Changement de clause bénéficiaire : Oui, votre père avait le droit de changer les bénéficiaires de son vivant.
"Magouille" / détournement : Le fait que la banque vous ait montré 152 500€ sur le compte de votre mère en janvier 2024 (donc APRÈS le décès de votre père) est extrêmement suspect. Un capital d'assurance vie est versé directement au bénéficiaire désigné par l'assureur, et ne transite pas par les comptes du défunt. S'il est apparu sur le compte de votre mère, c'est qu'elle en était bénéficiaire et a reçu les fonds. La question est : était-elle la seule bénéficiaire, ou bien le capital a-t-il été versé par erreur sur son compte alors que le bénéficiaire était votre fils ? Ou a-t-elle bénéficié d'une police et une autre était pour votre fils ?
Action : Votre avocat doit exiger de la banque et du notaire toutes les copies des contrats d'assurance vie de votre père, avec les clauses bénéficiaires initiales et toutes les modifications, ainsi que les attestations de versement des capitaux.
7. Le notaire de votre mère et votre propre notaire
Connivence ? C'est une accusation grave mais la situation que vous décrivez (refus de vous répondre, discours changeant de votre propre notaire) alimente légitimement vos soupçons. Le notaire de votre mère agit pour elle et votre fils, le vôtre doit agir pour vous en toute indépendance.
Action : Un nouvel avocat pourra exiger des notaires toutes les informations et agir pour vous. Si votre notaire actuel a manqué à son devoir de conseil ou d'impartialité, votre avocat pourra évaluer une possible action disciplinaire ou en responsabilité.
8. La tutelle de votre mère
Vous pouvez et devez vous opposer à la désignation d'une association si vous avez des doutes. Le juge des tutelles doit en priorité confier la mesure à un membre de la famille, à condition qu'il soit apte et disponible.
Votre capacité à être tutrice : En tant qu'aide-soignante, vous avez une connaissance du monde médico-social. Votre statut de fille unique et votre proximité (même si elle est difficile) sont des arguments pour que vous soyez désignée tutrice.
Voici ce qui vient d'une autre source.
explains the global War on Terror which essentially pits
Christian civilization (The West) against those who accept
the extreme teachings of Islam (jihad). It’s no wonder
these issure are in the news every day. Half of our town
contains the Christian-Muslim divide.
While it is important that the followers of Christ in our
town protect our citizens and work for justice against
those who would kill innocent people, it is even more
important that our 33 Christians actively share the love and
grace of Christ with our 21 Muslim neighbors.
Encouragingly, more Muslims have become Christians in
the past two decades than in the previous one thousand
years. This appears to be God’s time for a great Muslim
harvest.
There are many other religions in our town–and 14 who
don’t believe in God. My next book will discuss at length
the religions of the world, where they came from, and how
Action : Votre nouvel avocat pourra vous aider à rédiger une lettre au Juge des Tutelles pour formaliser votre opposition à l'association et proposer votre candidature comme tutrice. Il est crucial d'expliquer pourquoi vous seriez la mieux placée et pourquoi cette association pose problème (preuves si possible). Si votre courrier de septembre 2024 est resté sans réponse, renvoyez-le en recommandé avec accusé de réception en mentionnant la date du précédent envoi.
En conclusion :
Votre situation est un véritable casse-tête juridique avec des ramifications potentiellement pénales. Ne signez RIEN de plus. Votre priorité absolue est de trouver un avocat spécialisé en droit des successions (très important !) qui prendra votre dossier en main avec l'énergie nécessaire. Il est le seul à pouvoir démêler tous ces fils, vous conseiller sur la bonne stratégie (amiable ou judiciaire), et défendre vos droits d'héritière réservataire face à toutes ces irrégularités et suspicions.